* Provided text *
Featured guest perspectives
"Conduct a 'listening tour' in the first 30 days, meeting as many stakeholders as possible. Summarize findings into a 'state of the union' to show the team they have been heard. Align on vision in the second 30 days and move to full execution by day 90."— Deb Liu
Engineer early wins for visibility
Identify low-hanging fruit projects that let the new hire demonstrate value quickly. Create opportunities for them to present their work to leadership early. These wins build internal credibility and momentum that compound over time.
Featured guest perspectives
"So I often will suggest, 'Hey, you should do this presentation. It's a great way to get visibility early in your journey here.'"— Melissa Tan
Teach golden rituals by the first Friday
Great companies have a small number of core rituals that define how work gets done. Every new hire should know these rituals by name and be able to participate in them within their first week. This accelerates cultural integration faster than any handbook.
Featured guest perspectives
"Great companies has a very small list of golden rituals. And there are three rules of golden rituals. Number one, they're named. Number two, every employee knows them by their first Friday and, number three, they're templated."— Shishir Mehrotra
Be honest about chaos and avoid over-promising
Don't promise stability, specific titles, or never hiring over someone. These 'letter bombs' explode later when reality doesn't match expectations. Be upfront about the ambiguity and change inherent in scaling environments.
Featured guest perspectives
"Do not promise things that you can't control... being honest and upfront about who you are as a company, about what you're able to promise, all of that is actually... it's very hard work but it's so important."— Molly Graham
Common Mistakes
- Leaving new hires to figure things out alone on their first day
- Promising stability or specific career paths you can't guarantee
- Skipping the listening tour and jumping straight to execution
- Failing to define clear success criteria before the hire starts
Signs You're Doing It Well
- New hires can articulate the company's core rituals and values within their first week
- 90-day reviews show progress aligned with pre-defined success criteria
- New hires report feeling welcomed and clear on expectations
All Guest Perspectives
Deep dive into what all 14 guests shared about onboarding new hires.
Brandon Chu
"one amazing, and just the context, I'm really old at Shopify now... people that would join my team already knew how I thought. It was pretty onboarded a lot of the PMs that would join my team because obviously, they're going to look for who their leads is and Google that a bit"
- Write about your management and product philosophy to help new hires ramp up before their first day
Deb Liu
"I created, it's actually when I joined Ancestry... I decided I was going to adapt all of those things into a summary and then I was going to try it real time in my blog... it's focused on listening and learning first and then doing. So that's the crux of it, which is in those 90-days it's like you got to get used to the environment. You want to have some impact at the start. You want to have a couple quick wins, but you want to understand the lay of the land and you want to listen."

* Objective 1 *
Translate this sentence from the text on onboarding new hires into Spanish: "These wins build internal credibility and momentum that compound over time."

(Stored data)
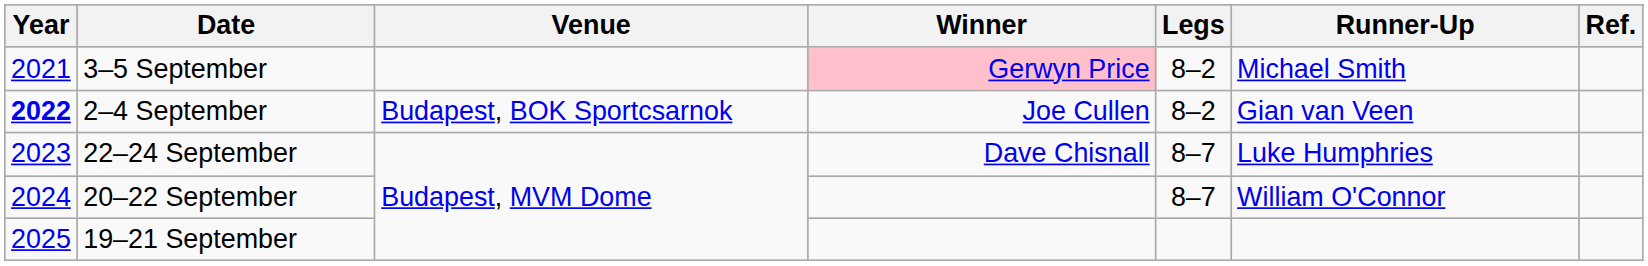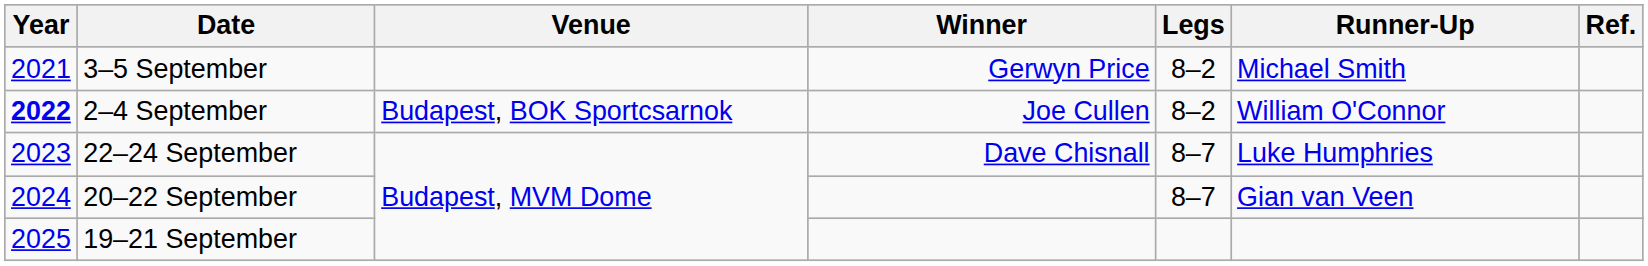3–5 September | Winner: pink background -> no background
2–4 September | Runner-Up: Gian van Veen -> William O'Connor
20–22 September | Runner-Up: William O'Connor -> Gian van Veen
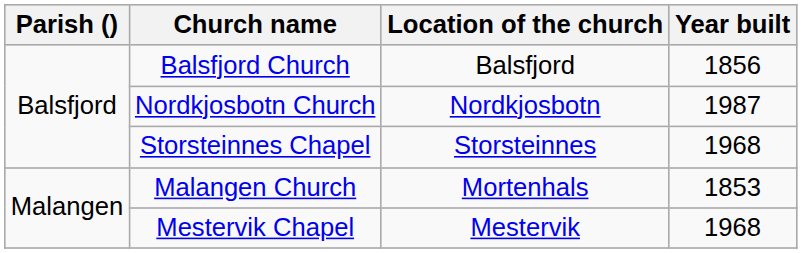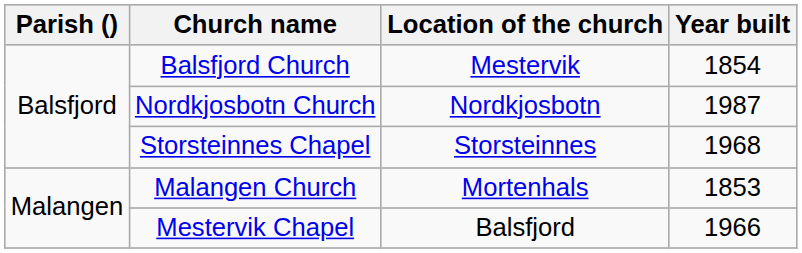Balsfjord Church | Location of the church: Balsfjord -> Mestervik
Balsfjord Church | Year built: 1856 -> 1854
Mestervik Chapel | Location of the church: Mestervik -> Balsfjord
Mestervik Chapel | Year built: 1968 -> 1966
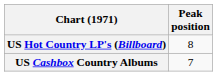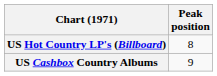US Cashbox Country Albums | Peak position: 7 -> 9
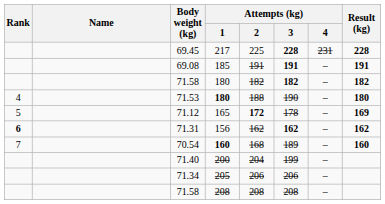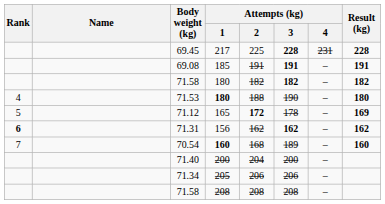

* Objective 2 *
Locate each line in the records that includes the string "Gian", with case counting, and copy those lines out.

* Expected output 1 *
Estas victorias generan credibilidad interna e impulso que se acumulan con el tiempo.

* Expected output 2 *
2–4 September | Runner-Up: Gian van Veen -> William O'Connor
20–22 September | Runner-Up: William O'Connor -> Gian van Veen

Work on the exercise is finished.